*TASK PROMPT*. The news report below, on certificates of insanity in Ranchi, names several things that doctors are not required to do. List each of them.

*DOCUMENT EXCERPT*.
_ _ _ _ _ _ _

Ranchi, July 2: City psychiatrists today admitted receiving a large number of requests for certificates of “insanity”. Most such requests apparently are made by either criminals trying to build an alibi or by men who want an easy way of divorcing their wives.
The doctors hastened to add that it was unethical and illegal to declare normal people as mentally ill. But they also conceded that psychiatrists do have the authority to issue certificates and there is no regulation or law to control the action of unscrupulous psychiatrists.
They reacted with shock and horror to the sting operation in Agra which caught on camera a psychiatrist accepting a sum of Rs 10,000 for certifying a woman as insane. S.K. Gupta, they felt, had brought the profession to disrepute and should be given exemplary punishment. Significantly, Gupta is a member of the UP health service and attached to the Agra mental hospital.
With Ranchi having not one but three mental hospitals, the state capital attracts mental patients from all over eastern India as well as Nepal. Hospitalisation being rather more difficult, and expensive, many of them prefer attending the outdoor department at the mental hospitals or consult private psychiatrists or those who have retired from government service. No system, the doctors agreed, has been evolved so far to regulate the issue of certificates of “insanity”. The doctors are neither expected to maintain a record of patients they have certified as “insane”, nor are they required to preserve copies of certificates or subject them to independent inspection or audit. It is, therefore, relatively easy to issue back-dated certificates, too, at least theoretically.
The head of the department of psychiatry at Rims, A.K. Prasad, however, felt that it was difficult to declare an otherwise sane person as “insane”. A complete psychological evaluation, he said, is necessary before branding anyone as mentally unsound. The psychiatrist must take down the entire “case history”, learn the background and early symptoms before keeping the patient under observation for two weeks or so. Only at the end of this period can the psychiatrist say with some conviction that the person is mentally imbalanced.

_ _ _ _ _ _ _

*RECORDED DATA*.

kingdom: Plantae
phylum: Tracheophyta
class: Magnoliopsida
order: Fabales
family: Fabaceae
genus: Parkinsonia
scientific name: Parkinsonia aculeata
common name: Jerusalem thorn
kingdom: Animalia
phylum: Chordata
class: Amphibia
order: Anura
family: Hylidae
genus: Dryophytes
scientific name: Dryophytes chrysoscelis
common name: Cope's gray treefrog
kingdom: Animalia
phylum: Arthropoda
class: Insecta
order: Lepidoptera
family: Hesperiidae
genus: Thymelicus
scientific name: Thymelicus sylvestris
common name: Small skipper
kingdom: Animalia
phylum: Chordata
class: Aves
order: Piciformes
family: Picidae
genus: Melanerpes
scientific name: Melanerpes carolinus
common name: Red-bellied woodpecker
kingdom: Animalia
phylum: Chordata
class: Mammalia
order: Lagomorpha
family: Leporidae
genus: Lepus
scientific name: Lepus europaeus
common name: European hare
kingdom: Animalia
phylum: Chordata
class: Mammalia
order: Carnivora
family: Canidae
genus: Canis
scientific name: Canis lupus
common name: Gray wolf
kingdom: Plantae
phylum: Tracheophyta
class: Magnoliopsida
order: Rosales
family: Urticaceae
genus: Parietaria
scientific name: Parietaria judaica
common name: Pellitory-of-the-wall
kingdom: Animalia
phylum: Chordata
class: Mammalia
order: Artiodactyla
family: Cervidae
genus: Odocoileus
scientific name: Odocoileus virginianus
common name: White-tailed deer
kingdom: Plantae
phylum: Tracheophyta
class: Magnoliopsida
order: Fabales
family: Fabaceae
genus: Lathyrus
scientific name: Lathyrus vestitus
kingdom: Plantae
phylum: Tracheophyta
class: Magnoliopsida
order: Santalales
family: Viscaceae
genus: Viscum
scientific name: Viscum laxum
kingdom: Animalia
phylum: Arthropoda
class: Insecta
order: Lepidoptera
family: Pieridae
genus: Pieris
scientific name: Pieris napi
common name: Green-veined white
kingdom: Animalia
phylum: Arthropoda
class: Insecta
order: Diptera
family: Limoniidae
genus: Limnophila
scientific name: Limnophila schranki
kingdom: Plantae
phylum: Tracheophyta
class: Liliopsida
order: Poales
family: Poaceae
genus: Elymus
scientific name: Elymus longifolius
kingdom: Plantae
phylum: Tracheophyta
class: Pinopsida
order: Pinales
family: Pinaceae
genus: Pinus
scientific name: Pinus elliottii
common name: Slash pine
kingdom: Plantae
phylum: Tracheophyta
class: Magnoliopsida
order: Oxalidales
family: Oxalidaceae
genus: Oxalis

_ _ _ _ _ _ _

*OUTPUT OF THE EXERCISE*.
- Maintain a record of patients they have certified as "insane"
- Preserve copies of certificates
- Subject certificates to independent inspection or audit